GIVEN TASK 1:
In the CSV thread, what character does one commenter use when generating CSVs to move data around internally?

DOCUMENT:
☆ ☆ ☆ ☆

> CSV is more of a rumor than a standard This reminds me of something my boss at...

earthboundkid · on June 3, 2021

Lol, so instead of having an actually working solution (escaping), you had a still broken solution that just didn’t blow up as often so you could ignore it until it caused a crash.

th0ma5 · on June 3, 2021

Escaping breaks often as well. The general problem is that the data is inline with the format. Parquet files or something that has clear demarcation between data and file format are more ideal but probably nothing is perfect or future proof. Or accepting of past mistakes either.

quickthrower2 · on June 3, 2021

You can write a perfectly isomorphic escaping printer/parser

th0ma5 · on June 3, 2021

Obligatory https://xkcd.com/927/ but also all systems would have to be proven correct or else it wouldn't work. "Forgiving" parsers are the norm and you can't rely on what they do deterministically.

fellowniusmonk · on June 3, 2021

I always try to use ascii char 31 (unit seperator) if I'm computationally generating csvs for shunting around data internally.

gfody · on June 3, 2021

it's crazy how our progenitors had the wisdom and foresight to reserve FOUR distinct delimiters for us 28-31 file/group/record/unit but webdevs are just nope we'll go with commas and crlfs and when that doesn't work we'll JSON

elcritch · on June 3, 2021

Not sure I've seen a classic Unix tool utilize \x28-\x31 by default. Ignoring standards in ascii was I'm vogue long before webdevs.

quickthrower2 · on June 3, 2021

JSON is probably popular because JS was popular and it’s a subset. And being a programming language that’s is typed by humans, so those special characters would not have naturally featured.

For data, if we are going to use reserved characters, maybe we just use protobuf and let the serialisation code take the strain.

☆ ☆ ☆ ☆

RAW DATA:
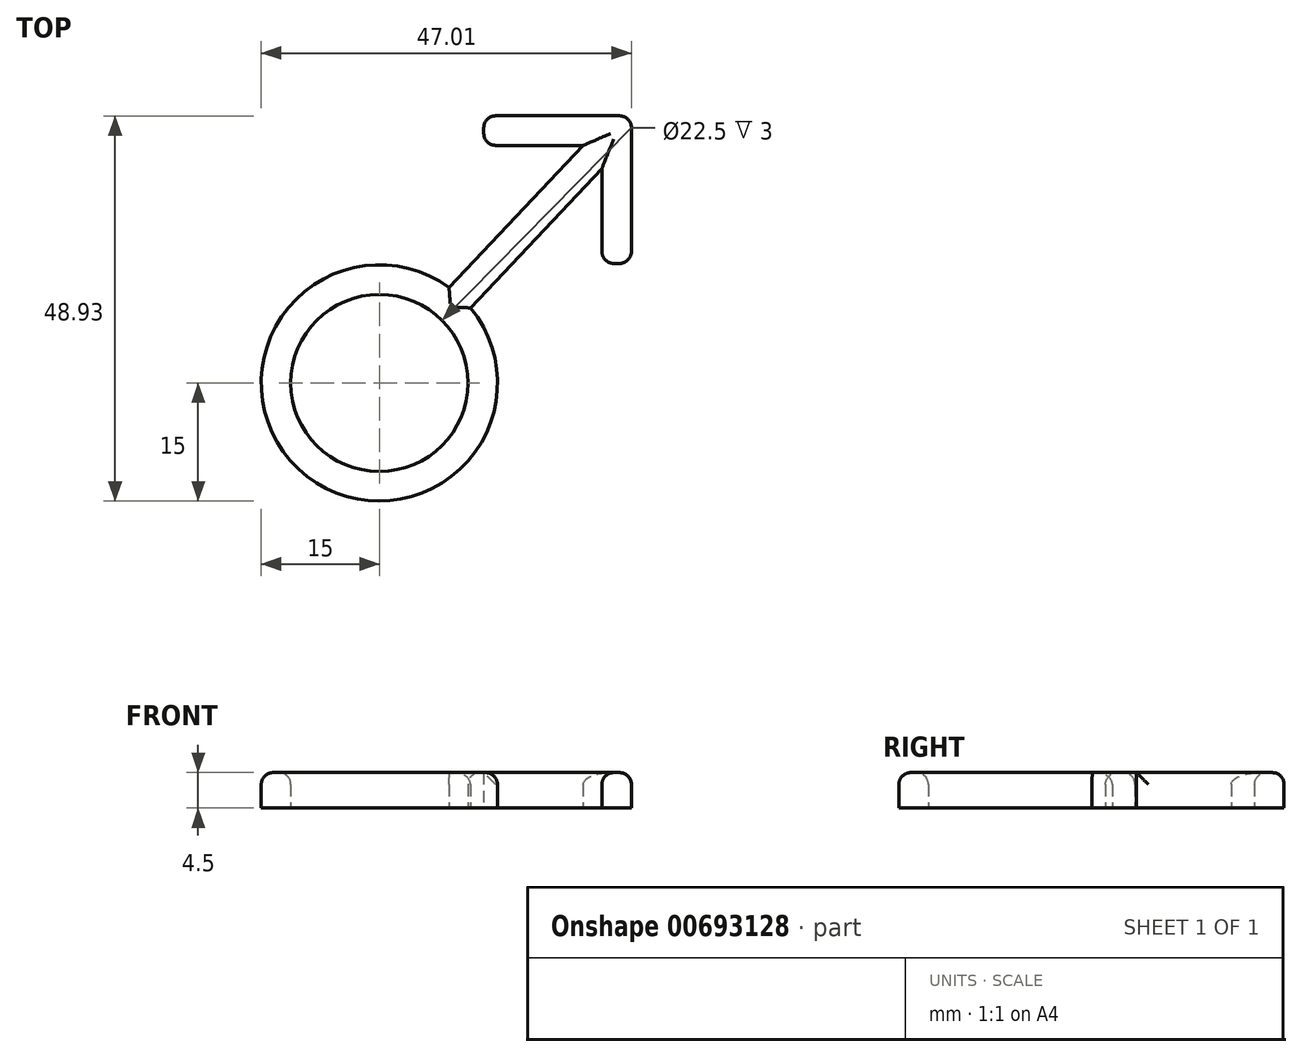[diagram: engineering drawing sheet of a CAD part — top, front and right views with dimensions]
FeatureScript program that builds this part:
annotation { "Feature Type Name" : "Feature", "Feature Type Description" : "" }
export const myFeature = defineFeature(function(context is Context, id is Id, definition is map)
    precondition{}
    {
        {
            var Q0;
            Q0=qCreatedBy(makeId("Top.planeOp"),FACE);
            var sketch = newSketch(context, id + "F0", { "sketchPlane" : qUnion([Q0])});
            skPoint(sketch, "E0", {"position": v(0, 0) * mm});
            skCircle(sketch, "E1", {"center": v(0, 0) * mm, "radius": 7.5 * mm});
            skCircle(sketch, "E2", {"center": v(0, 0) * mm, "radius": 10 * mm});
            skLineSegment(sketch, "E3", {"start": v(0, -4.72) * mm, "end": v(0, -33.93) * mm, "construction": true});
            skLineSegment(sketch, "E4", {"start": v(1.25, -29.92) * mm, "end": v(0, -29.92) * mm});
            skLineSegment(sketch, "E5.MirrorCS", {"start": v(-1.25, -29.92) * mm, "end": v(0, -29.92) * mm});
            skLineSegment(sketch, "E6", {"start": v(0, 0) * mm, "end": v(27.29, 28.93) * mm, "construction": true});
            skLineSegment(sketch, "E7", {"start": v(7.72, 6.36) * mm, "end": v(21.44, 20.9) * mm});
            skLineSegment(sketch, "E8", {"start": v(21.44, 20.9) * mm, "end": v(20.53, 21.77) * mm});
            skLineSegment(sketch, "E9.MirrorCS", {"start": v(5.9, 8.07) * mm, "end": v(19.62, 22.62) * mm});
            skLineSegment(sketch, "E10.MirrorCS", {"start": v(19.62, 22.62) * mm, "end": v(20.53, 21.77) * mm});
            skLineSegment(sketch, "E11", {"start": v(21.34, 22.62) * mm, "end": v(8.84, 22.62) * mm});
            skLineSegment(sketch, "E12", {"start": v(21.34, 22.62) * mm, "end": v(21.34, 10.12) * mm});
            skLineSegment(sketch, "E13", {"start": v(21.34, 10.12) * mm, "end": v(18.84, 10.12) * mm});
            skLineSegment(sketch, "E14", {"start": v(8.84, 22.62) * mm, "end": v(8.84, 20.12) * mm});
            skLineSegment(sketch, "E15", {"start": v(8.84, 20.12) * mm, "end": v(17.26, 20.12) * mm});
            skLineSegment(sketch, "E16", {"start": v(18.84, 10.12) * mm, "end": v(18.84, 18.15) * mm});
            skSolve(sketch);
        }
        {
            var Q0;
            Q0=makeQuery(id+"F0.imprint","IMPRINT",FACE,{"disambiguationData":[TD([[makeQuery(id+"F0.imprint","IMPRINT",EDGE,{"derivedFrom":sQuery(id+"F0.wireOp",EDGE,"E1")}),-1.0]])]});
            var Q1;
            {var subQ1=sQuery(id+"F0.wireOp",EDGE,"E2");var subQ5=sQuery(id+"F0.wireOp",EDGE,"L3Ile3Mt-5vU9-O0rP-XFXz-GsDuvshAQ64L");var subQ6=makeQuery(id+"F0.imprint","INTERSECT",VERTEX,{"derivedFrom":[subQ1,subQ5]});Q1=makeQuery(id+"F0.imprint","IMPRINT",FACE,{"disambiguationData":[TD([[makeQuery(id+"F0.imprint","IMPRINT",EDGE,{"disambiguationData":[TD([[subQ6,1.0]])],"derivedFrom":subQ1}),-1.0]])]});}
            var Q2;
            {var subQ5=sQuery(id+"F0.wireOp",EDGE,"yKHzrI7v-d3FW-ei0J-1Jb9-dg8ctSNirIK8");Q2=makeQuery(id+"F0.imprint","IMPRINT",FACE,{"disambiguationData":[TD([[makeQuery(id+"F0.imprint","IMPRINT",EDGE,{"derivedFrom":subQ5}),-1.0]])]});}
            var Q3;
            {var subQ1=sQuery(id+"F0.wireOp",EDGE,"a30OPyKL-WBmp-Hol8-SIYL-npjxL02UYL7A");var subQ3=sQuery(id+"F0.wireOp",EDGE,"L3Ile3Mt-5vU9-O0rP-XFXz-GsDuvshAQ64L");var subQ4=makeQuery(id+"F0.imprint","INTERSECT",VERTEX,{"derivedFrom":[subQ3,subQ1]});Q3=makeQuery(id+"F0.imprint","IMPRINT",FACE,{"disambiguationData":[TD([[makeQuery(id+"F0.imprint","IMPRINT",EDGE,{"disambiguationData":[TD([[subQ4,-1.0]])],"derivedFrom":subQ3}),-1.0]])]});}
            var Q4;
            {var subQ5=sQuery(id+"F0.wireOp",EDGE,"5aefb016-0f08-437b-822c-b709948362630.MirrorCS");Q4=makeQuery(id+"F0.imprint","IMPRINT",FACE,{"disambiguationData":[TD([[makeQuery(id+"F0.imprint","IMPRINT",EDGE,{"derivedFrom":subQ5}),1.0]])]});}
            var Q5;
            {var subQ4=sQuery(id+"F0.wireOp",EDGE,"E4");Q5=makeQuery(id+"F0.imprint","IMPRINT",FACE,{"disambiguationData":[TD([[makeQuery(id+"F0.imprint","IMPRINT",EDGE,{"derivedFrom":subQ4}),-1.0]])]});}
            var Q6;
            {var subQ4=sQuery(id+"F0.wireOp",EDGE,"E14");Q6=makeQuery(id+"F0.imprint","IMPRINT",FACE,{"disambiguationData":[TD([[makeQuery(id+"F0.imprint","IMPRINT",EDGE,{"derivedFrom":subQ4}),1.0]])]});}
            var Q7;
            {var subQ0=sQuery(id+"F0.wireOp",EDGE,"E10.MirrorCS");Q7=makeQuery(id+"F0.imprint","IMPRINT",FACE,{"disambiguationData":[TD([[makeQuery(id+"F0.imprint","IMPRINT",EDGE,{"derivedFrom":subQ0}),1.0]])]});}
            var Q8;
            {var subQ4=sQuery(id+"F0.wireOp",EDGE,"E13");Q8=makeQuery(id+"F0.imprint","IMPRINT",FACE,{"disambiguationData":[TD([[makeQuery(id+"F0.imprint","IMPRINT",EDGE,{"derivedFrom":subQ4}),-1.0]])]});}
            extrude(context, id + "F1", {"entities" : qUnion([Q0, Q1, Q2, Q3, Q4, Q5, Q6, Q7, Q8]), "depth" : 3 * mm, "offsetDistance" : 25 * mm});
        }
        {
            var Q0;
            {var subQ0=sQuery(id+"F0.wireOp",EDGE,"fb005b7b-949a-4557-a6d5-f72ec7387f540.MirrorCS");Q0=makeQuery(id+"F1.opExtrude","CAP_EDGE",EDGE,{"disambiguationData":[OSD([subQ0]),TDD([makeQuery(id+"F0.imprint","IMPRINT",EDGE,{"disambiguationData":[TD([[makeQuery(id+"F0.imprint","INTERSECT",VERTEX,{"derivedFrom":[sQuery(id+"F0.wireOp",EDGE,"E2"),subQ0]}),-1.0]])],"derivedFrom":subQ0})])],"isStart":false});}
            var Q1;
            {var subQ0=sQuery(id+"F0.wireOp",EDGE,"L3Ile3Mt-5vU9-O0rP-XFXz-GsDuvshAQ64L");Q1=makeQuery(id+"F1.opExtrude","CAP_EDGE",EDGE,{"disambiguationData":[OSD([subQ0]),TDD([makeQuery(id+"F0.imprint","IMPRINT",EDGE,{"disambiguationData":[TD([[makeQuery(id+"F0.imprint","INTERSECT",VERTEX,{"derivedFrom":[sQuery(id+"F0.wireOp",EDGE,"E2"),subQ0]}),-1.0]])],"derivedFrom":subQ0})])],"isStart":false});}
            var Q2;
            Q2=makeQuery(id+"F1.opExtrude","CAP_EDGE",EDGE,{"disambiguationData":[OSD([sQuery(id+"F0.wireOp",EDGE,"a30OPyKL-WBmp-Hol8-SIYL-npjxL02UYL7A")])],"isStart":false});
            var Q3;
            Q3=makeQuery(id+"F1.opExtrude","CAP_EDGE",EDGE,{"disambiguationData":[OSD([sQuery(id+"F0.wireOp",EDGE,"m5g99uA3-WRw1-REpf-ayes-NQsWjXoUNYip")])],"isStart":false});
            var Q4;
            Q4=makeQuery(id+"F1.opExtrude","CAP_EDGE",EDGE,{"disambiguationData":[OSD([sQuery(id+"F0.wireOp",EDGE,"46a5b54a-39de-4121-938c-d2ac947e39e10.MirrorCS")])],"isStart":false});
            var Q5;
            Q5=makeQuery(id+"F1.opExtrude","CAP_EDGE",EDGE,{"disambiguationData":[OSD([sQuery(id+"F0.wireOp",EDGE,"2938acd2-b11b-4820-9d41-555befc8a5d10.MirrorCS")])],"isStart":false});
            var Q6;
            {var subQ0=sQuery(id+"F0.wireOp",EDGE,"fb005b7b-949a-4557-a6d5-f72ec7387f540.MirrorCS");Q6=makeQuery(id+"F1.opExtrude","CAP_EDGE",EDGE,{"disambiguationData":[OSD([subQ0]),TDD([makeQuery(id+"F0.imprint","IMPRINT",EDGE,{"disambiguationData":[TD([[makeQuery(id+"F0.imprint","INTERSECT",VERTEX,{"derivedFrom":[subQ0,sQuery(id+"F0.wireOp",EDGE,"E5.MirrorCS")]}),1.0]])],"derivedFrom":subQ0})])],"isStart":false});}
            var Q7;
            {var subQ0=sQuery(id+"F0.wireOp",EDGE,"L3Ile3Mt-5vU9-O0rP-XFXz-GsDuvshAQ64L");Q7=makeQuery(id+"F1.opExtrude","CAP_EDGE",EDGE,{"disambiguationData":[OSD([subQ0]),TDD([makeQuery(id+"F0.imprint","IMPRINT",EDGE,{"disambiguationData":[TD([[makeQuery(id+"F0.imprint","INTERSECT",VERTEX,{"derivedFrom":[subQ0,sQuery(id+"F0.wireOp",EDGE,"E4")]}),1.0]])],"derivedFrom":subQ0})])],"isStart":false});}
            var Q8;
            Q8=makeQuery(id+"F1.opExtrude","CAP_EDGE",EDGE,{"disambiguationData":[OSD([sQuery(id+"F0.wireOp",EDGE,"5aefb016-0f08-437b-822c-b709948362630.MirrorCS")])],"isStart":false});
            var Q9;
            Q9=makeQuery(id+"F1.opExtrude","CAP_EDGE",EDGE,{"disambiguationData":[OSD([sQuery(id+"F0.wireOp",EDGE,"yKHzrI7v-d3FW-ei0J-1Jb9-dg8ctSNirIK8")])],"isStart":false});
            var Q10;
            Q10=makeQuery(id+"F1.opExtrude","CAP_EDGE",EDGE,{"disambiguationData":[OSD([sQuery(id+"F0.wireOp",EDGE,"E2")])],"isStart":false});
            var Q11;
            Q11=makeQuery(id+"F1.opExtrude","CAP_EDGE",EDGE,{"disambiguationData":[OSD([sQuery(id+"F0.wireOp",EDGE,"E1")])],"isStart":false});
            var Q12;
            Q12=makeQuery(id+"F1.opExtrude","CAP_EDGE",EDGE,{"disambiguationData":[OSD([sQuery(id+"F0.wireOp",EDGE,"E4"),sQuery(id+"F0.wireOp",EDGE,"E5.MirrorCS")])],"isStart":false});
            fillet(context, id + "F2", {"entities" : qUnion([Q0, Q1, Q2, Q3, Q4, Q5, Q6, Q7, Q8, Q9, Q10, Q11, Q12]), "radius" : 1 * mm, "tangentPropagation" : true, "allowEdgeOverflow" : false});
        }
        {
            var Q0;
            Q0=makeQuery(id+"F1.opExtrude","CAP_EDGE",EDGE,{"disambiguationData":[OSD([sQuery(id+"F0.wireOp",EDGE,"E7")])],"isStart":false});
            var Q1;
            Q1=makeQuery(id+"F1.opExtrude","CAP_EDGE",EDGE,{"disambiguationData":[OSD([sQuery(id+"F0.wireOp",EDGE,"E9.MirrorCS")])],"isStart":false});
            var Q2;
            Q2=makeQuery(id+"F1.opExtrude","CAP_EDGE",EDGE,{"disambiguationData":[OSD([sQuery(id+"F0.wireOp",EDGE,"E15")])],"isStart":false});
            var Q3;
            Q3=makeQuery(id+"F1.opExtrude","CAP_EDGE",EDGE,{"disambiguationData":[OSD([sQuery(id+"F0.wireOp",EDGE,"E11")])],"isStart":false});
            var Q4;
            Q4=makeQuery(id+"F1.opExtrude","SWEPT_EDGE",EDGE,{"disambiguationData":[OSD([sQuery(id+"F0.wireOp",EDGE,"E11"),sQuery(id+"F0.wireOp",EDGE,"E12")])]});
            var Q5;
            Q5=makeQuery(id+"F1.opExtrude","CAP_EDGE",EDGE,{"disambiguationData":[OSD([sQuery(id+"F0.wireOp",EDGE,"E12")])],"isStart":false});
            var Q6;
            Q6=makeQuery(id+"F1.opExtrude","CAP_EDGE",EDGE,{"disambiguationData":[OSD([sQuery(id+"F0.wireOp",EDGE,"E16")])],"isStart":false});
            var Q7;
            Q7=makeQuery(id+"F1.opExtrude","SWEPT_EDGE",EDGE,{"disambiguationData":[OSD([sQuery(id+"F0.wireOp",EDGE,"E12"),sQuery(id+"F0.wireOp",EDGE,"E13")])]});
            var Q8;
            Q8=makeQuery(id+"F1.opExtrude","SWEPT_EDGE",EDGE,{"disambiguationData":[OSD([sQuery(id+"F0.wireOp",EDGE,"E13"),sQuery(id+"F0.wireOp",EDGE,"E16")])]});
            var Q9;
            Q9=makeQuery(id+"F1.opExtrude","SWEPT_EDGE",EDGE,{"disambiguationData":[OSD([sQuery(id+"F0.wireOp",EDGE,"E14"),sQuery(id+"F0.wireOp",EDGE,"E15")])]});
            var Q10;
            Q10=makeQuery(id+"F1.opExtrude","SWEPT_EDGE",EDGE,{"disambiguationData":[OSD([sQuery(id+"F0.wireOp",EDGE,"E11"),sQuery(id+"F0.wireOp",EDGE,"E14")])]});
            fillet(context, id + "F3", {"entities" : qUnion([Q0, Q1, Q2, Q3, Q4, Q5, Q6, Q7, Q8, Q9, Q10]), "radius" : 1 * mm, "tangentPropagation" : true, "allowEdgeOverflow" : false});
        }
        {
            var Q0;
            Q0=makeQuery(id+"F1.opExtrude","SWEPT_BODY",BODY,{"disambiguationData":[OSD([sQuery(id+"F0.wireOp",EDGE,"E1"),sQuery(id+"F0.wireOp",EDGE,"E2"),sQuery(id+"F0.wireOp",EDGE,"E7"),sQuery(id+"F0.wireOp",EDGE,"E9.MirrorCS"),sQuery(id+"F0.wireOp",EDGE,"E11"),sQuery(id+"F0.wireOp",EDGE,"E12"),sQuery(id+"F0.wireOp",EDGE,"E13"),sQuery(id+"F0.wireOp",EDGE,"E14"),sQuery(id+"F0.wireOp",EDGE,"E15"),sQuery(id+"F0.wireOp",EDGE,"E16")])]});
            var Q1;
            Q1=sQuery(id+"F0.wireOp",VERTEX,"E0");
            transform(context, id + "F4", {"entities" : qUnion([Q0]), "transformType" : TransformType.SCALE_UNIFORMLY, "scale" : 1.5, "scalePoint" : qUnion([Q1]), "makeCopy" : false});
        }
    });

☆ ☆ ☆ ☆

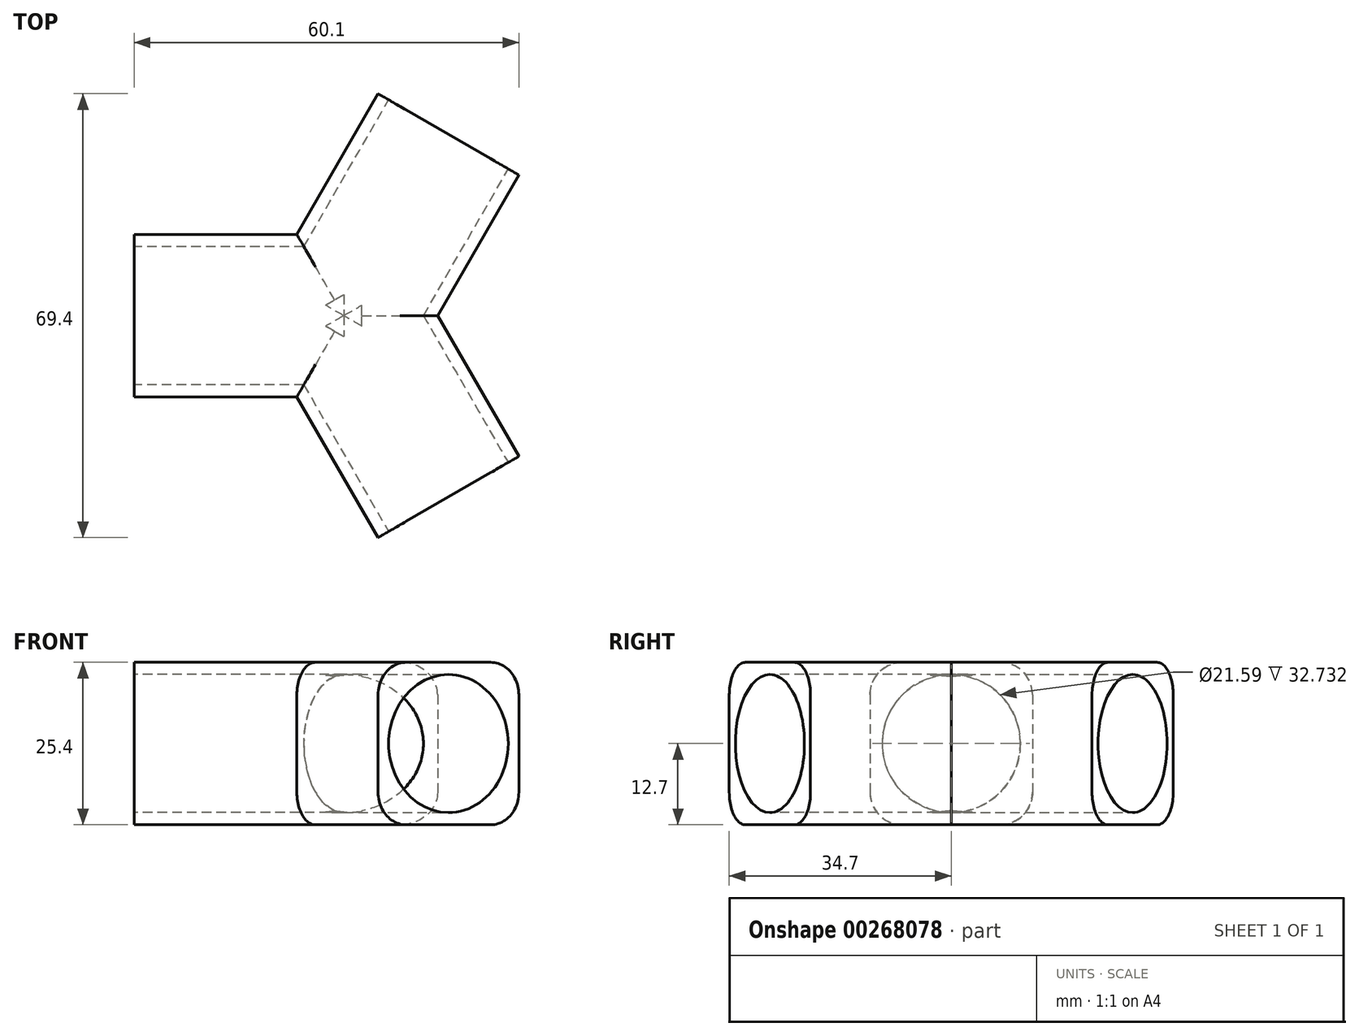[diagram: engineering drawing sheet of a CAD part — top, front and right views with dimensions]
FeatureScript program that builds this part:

☆ ☆ ☆ ☆

GIVEN TASK 2:
Please find and copy every line of the entries that contains the string "context".

TASK ANSWER 1:
ASCII character 31, the unit separator.

TASK ANSWER 2:
export const myFeature = defineFeature(function(context is Context, id is Id, definition is map)
            var sketch = newSketch(context, id + "F0", { "sketchPlane" : qUnion([Q0])});
            extrude(context, id + "F1", {"entities" : qUnion([Q0, Q1, Q2, Q3, Q4, Q5, Q6, Q7, Q8]), "depth" : 3 * mm, "offsetDistance" : 25 * mm});
            fillet(context, id + "F2", {"entities" : qUnion([Q0, Q1, Q2, Q3, Q4, Q5, Q6, Q7, Q8, Q9, Q10, Q11, Q12]), "radius" : 1 * mm, "tangentPropagation" : true, "allowEdgeOverflow" : false});
            fillet(context, id + "F3", {"entities" : qUnion([Q0, Q1, Q2, Q3, Q4, Q5, Q6, Q7, Q8, Q9, Q10]), "radius" : 1 * mm, "tangentPropagation" : true, "allowEdgeOverflow" : false});
            transform(context, id + "F4", {"entities" : qUnion([Q0]), "transformType" : TransformType.SCALE_UNIFORMLY, "scale" : 1.5, "scalePoint" : qUnion([Q1]), "makeCopy" : false});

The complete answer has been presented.